Dans le texte ci-dessous sur les Chants de Lautréamont, relevez tous les adjectifs qui qualifient « cette structure architectonique ».

TEXTE DU DOCUMENT:
__________________________________________________
Et enfin les cimetières et les tombeaux, images parfois obsédantes, avec celle des funérailles, qui reviennent plusieurs fois dans l'oeuvre.
Donc le paysage des Chants est étendu, énorme, mais vague et imprécis. En général, on a des visions ouvertes, panoramiques, qui frappent, surprennent, étonnent. Toutefois ne manquent pas les décors plus étroits, les espaces plus réduits: la ville et les intérieurs. C'est un monde assez complet, mais tout à fait particulier, sans couleur et à peine ébauché.
Quelques traits suffisent à Lautréamont pour transporter le lecteur dans un certain "endroit"; il ne lui donne presque pas le temps de regarder ce qui l'entoure, car il y place une action si rapide et surprenante, qu'on est entièrement pris. C'est pourquoi on ne se préoccupe pas des détails. L'effet d'ailleurs est voulu: de cette façon le milieu de la scène a quelque chose de mystérieux qui accroît une certaine atmosphère.
Que Lautréamont sache même nous donner des descriptions plus minutieuses et détaillées, on le voit dans le sixième chant. Mais on a ici un changement de technique. Dans le paysage dominent les intérieurs; la description se fait de plus en plus minutieuse et détaillée; elle s'éloigne de l'esquisse linéaire des paysages précédents, et se rapproche toujours plus des structures descriptives, typiques du roman du XIXe siècle.
Sans doute l'habileté technique de Lautréamont ne perd pas sa valeur, surtout lorsqu'elle est enchaînée dans le déroulement de l'action, de façon que le décor s'enrichisse au fur et à mesure que l'action se dénoue. Mais cette structure architectonique, minutieuse et soignée, équilibrée et statique, nous fait douter que ce changement soit encore une fois un expédiant pour remplir les vides. La recherche de détails qu'on ne rencontre jamais avant, n'est, à notre avis, qu'une surcharge des lignes pures de l'architecture précédente. En effet, le monde fantastique des cinq premiers chants disparaît presque ici. Les strophes qui se terminent toujours d'une façon qui semble illogique et étrange, ne font que nous donner des allusions qui vont se souder vers la fin du sixième chant. Cet artifice dans la structure des strophes se substitue à l'atmosphère hallucinée qui avait animé les chants précédents et qui s'est peu à peu épuisée.
__________________________________________________
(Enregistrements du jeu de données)
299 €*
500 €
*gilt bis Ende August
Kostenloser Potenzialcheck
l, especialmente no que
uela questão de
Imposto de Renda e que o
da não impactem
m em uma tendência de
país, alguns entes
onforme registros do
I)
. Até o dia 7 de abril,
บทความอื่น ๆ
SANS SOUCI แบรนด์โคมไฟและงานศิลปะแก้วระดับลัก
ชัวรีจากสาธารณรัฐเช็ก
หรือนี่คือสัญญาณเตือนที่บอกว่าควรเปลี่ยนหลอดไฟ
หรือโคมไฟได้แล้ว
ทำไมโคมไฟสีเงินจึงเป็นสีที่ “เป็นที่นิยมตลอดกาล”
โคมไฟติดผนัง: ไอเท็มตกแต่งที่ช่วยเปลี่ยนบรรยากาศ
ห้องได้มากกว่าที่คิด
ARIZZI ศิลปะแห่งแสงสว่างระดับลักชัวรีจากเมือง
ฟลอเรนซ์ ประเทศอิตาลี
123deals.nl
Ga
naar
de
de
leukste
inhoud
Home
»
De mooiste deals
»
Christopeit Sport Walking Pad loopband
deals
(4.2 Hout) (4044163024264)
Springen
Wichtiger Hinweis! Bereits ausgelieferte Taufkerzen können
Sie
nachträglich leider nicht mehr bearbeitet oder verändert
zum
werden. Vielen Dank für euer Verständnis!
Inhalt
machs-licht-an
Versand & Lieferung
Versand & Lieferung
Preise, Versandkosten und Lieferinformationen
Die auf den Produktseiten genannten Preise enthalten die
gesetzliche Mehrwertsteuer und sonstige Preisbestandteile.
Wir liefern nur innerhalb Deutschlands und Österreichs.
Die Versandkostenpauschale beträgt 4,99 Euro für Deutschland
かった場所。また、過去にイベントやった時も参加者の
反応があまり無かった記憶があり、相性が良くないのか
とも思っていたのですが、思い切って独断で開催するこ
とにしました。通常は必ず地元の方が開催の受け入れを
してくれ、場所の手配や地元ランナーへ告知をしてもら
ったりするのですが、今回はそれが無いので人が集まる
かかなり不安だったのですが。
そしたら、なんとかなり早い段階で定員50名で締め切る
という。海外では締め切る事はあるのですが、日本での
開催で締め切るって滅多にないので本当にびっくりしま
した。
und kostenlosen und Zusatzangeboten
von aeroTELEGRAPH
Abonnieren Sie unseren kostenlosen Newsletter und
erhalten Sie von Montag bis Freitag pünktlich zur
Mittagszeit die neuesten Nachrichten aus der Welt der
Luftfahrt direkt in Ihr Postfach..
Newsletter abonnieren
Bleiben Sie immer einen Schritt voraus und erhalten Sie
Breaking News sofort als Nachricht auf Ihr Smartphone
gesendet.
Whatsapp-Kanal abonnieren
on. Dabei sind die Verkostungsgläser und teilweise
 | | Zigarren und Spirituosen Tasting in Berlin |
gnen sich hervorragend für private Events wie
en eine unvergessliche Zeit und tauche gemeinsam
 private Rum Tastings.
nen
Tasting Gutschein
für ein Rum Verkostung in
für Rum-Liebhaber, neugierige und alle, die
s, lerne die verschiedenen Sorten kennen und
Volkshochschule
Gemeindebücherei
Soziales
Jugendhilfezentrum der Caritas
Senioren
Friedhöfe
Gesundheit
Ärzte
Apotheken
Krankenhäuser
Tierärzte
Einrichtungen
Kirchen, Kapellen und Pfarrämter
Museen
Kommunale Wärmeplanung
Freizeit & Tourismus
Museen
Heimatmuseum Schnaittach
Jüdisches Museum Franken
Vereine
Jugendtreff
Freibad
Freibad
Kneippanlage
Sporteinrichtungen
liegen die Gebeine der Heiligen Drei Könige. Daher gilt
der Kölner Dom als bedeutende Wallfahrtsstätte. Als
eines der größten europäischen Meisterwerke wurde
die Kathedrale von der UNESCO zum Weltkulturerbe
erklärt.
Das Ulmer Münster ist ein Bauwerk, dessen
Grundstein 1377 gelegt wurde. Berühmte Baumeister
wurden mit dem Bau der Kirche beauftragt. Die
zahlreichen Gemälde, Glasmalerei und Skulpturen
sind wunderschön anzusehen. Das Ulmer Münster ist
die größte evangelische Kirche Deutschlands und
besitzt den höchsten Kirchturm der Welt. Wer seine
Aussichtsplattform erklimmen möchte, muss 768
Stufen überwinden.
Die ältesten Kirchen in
__________________________________________________
SOLUTION RÉDIGÉE: minutieuse, soignée, équilibrée, statique